_Task_
Using the records below, filter for lines that contain the string "Mind" and copy them out.

_Provided records_
.....

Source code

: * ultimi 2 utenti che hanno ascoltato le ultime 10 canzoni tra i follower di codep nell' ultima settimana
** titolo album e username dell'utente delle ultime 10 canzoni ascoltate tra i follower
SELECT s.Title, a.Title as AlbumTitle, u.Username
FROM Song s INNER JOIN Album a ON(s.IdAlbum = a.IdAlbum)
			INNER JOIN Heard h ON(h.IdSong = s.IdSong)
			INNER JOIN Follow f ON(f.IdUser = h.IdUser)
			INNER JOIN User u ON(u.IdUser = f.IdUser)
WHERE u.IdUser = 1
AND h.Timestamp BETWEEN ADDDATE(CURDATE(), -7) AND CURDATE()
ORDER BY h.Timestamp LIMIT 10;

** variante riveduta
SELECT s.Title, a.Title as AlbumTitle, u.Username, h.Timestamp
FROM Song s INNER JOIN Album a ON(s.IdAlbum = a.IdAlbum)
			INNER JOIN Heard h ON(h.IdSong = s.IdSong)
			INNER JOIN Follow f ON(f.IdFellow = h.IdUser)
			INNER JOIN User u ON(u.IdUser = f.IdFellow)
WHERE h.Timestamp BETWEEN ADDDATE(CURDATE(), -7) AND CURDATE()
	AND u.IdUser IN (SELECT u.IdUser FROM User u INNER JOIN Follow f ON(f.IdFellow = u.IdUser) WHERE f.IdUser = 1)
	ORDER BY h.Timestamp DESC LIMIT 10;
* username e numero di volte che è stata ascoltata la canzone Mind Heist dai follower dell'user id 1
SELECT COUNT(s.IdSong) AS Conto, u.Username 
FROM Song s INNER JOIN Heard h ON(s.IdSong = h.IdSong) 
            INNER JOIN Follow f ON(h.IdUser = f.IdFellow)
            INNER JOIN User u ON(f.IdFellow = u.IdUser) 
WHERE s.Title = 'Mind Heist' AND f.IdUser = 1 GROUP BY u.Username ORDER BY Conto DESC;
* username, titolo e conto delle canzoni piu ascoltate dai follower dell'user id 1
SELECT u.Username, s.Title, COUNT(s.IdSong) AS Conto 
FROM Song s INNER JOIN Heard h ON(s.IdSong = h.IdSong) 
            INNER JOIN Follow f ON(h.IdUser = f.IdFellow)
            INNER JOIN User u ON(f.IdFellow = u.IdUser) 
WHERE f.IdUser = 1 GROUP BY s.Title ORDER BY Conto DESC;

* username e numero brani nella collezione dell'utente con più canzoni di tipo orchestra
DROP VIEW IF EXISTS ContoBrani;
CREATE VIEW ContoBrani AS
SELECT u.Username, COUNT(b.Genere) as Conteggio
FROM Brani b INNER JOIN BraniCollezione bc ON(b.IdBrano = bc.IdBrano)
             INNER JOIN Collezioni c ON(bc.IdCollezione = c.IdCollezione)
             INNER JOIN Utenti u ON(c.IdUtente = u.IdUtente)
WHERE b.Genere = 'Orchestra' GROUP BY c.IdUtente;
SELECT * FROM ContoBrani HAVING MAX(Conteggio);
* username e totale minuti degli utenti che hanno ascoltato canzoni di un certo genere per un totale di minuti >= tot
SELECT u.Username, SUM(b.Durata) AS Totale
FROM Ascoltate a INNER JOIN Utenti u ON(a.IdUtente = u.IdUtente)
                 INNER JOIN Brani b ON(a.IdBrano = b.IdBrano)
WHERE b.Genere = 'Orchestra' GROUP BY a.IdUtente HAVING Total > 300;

.....

_Reply to the exercise_
* username e numero di volte che è stata ascoltata la canzone Mind Heist dai follower dell'user id 1
WHERE s.Title = 'Mind Heist' AND f.IdUser = 1 GROUP BY u.Username ORDER BY Conto DESC;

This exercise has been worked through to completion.